Bilhassa ekonomik seviyeniz ne kadar düşükse pandeminin olumsuz etkileri o
oranda pik yapıyor. “Hepimiz kardeşiz, ölümde eşitiz” esprisi niye sadece
Corona için geçerli imişiz gibi bu denli romantik bir sunum kazandı, meraktayım!)
Çok
okur (!) bazı kişilerin her hikâye yahut durumda kahve, kitap resimlemeye çalışmaları…

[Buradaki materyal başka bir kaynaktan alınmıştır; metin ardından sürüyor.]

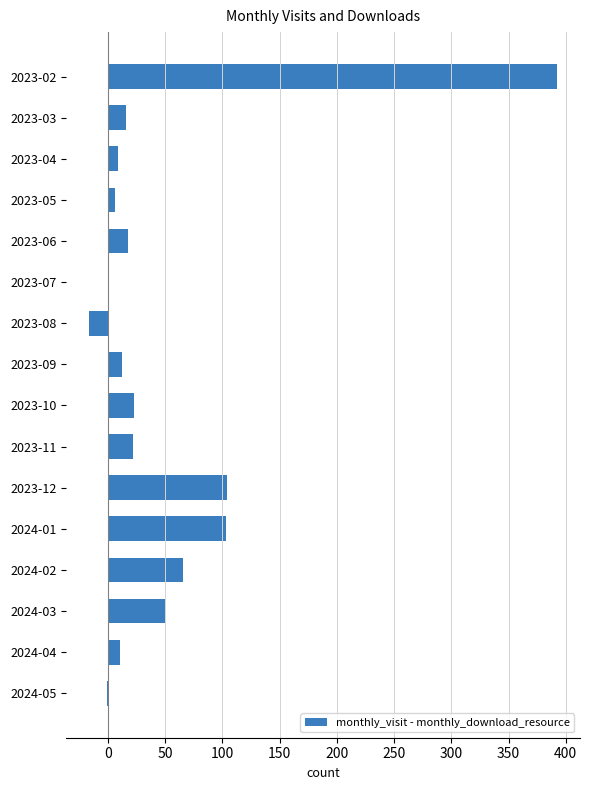

How many categories are shown in the chart?

16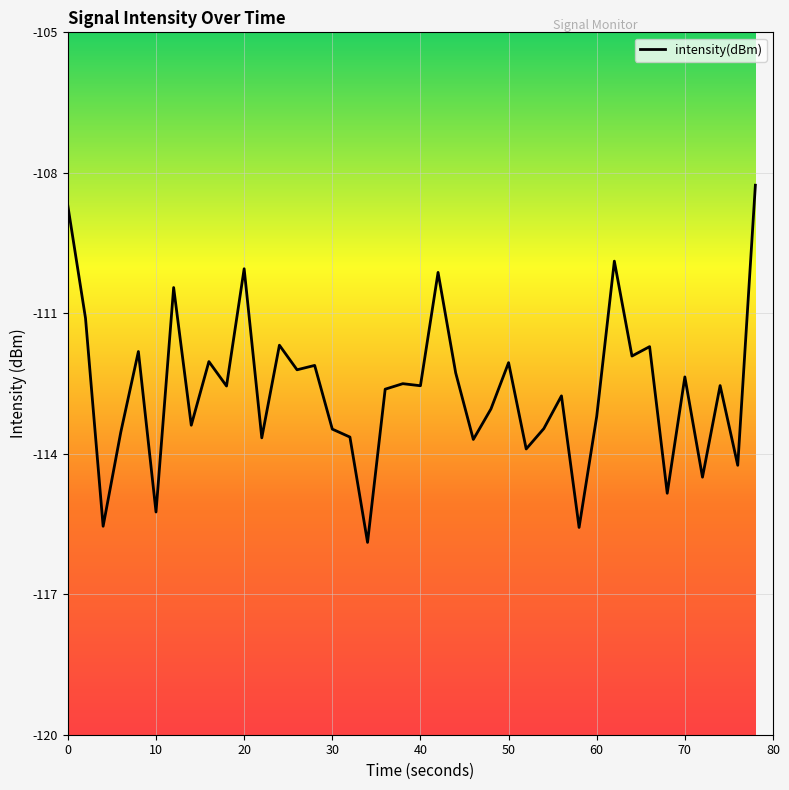

What is the maximum value shown in the chart?

-108.3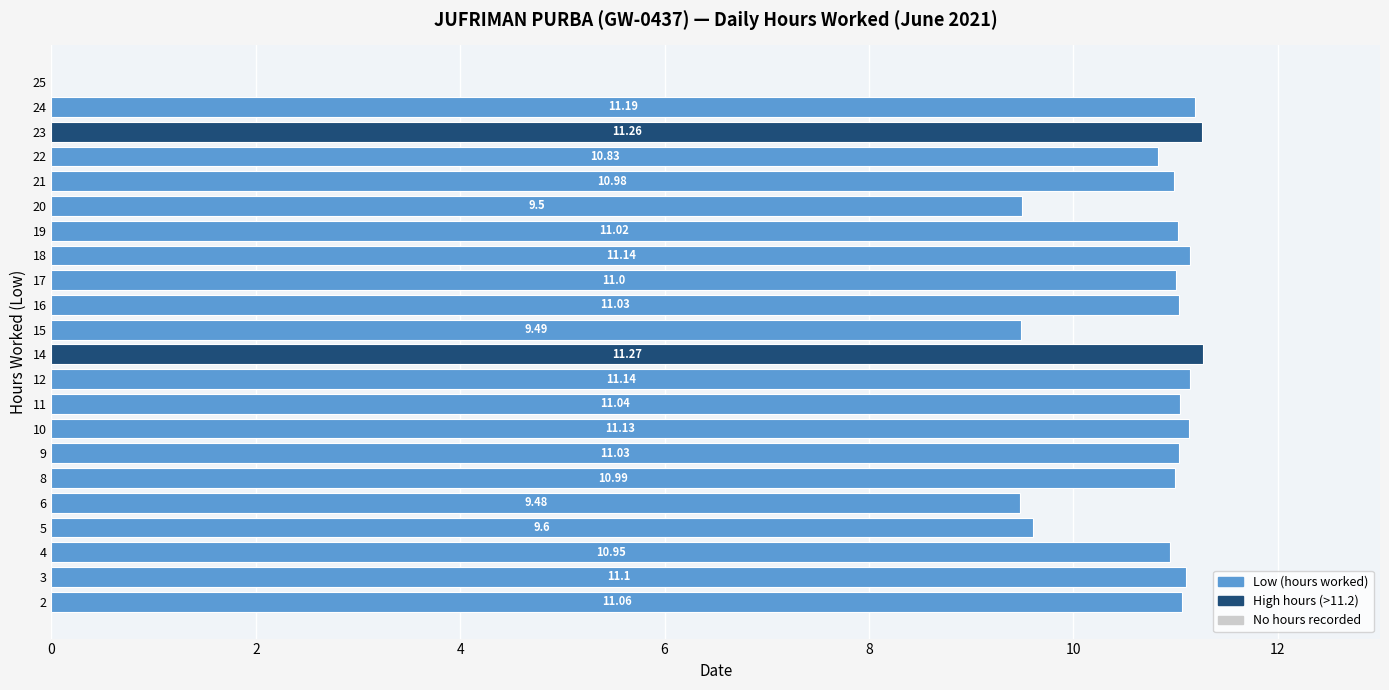

What is the change in value from 9 to 25?

-11.0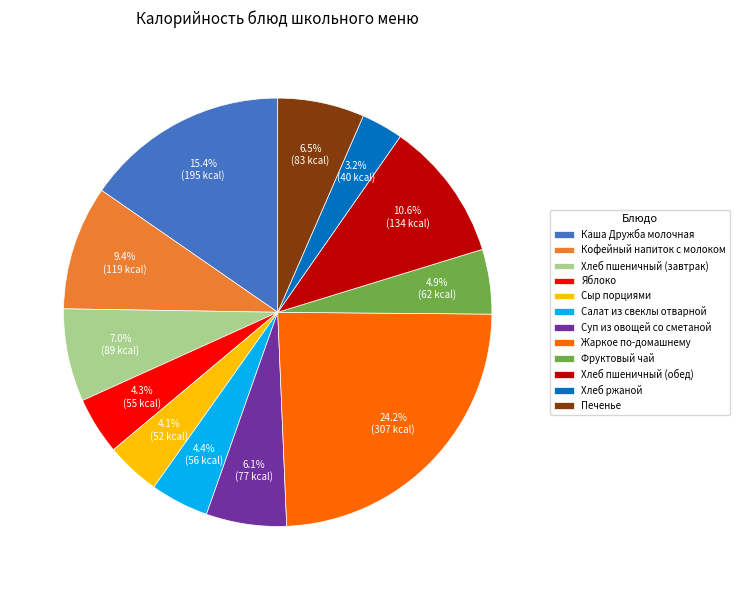

To the nearest percent, what is the difference between the Хлеб ржаной and Хлеб пшеничный (завтрак) slice percentages?

4%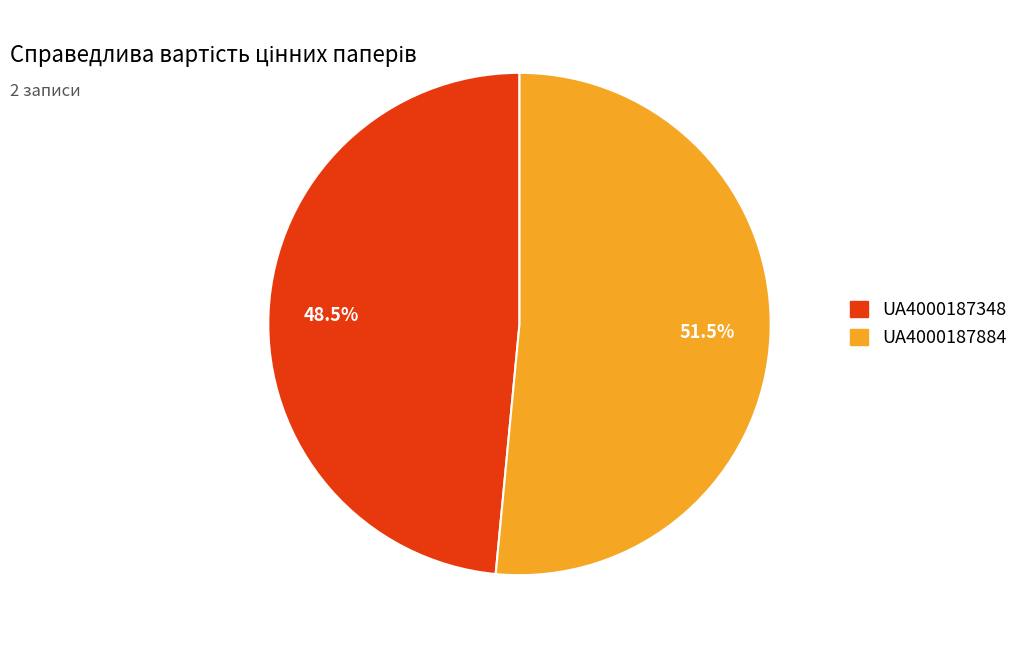

What percentage do UA4000187884 and UA4000187348 together represent?

100.0%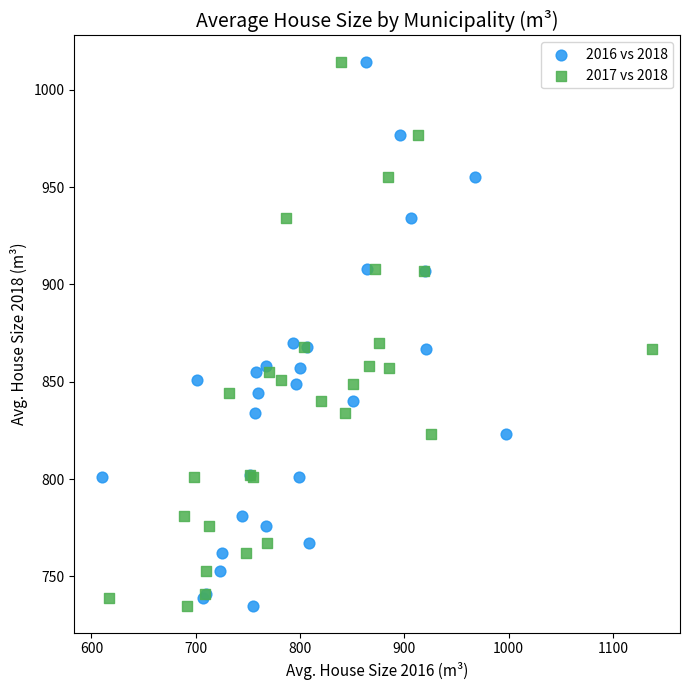

What are all the series names shown in the legend?

2016 vs 2018, 2017 vs 2018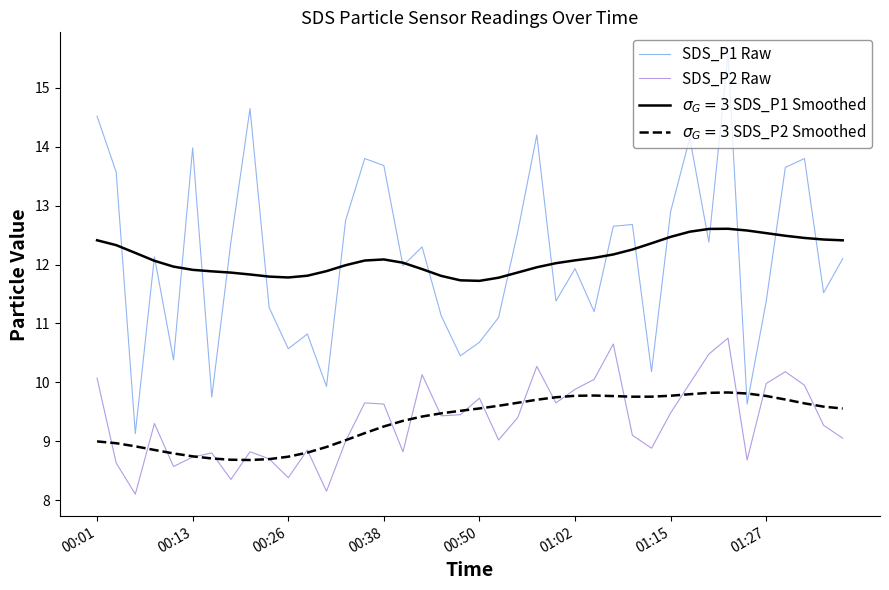

What is the difference between the maximum and second lowest values in the $\sigma_G=3$ SDS_P2 Smoothed series?

1.1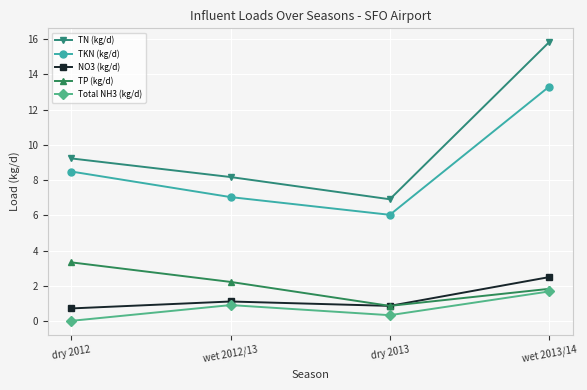

What is the spread (max minus min) of values at wet 2012/13?

7.3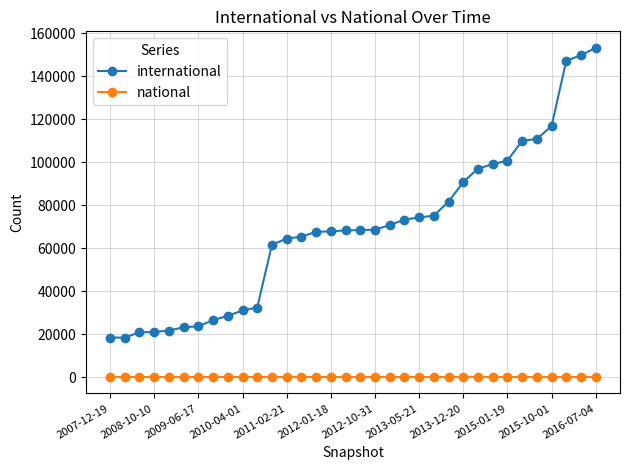

How many categories are shown in the chart?

34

(Elbette okudukları merak ediliyor olabilir ama sürekli farklı fincanlar ve
dekoratif objelerle kitaptan daha çok merak edilecek/edilen bir sürü şey
yaratmak da okur yaratıcılığı mıdır, sormak isterim…)
“Milletin
parası” edebiyatı yaparak çarşaf çarşaf israf haberi yapan, yaptıranların ilk
fırsatta eskiyi mumla aratacak icraatları (siz örnek ve faillerini biliyorsunuz)…
Her
türlü kadın cinayetinde reyting kaygısıyla yapılan sözde haber örnekleri, hangi
alanda olduğunun önemi olmaksızın ünlü olmanın mahrem alanı yok saymaya
yetmesi, deprem gibi afet ve kazâlar; cinâyetler dâhil, sıradan insanların da
en mahrem hâllerinin ve özel yaşama dair hakların ihlâl edilmesi; konu ne
olursa olsun, gerçek bilgilendirme yerine insanları yanlış bilgi kaynaklarına
yönlendirecek yönetim anlayışı; sağlık, ekonomi, eğitim gibi alanlarda
çarpıtılarak, değiştirilerek verilen veriler, gizlenen gerçekler ve çoğunluğu sınavlarda
derece yapmış akıllı/çalışkan gençlerin bile siyâsete alet edilmesi, çıkarlar
için kullanımı…
Sanat,
siyâset ve mizah anlamında çeşitli kılığa bürünmüş şekillerde terörün
desteklenmesi, bu ülkeye ya da yaşama, olan bitene dair her türlü endişenin
dile getirilmesinde “komplo teorisi” yaftası ile gerçeklerin üstünün kolayca
örtülüvermesi; iyilik ve hakikat gibi kadim ve benzersiz kavramların anlamından
habersiz ve daha kötüsü bilhassa yanlış, yetersiz mânâlara sebep olacak şekilde
kullanımı; “sağlıklı yaşam” adı altında pompalanan her türlü dayatma ve sığ
yaşam algısı; “hayvan sevgisi” başlığında bolca örneğini gördüğümüz sevgisiz
tutumlar; hayvanı insandan kıymetli gördüğünü söyleyen çok hayvansever
bazılarının gerçek sevgiden ve evrendeki kapsamından bîhaber tavırları; her
yerde, her konumda, her adımda ayağımıza sıkan, enerjimizi çalan adam kayırmacılık
ve “Adam sen de!” kolaycılığının sonu gelmeli!
Dünde, geçmişte, bir zamanların hikâyelerinde kalmalı!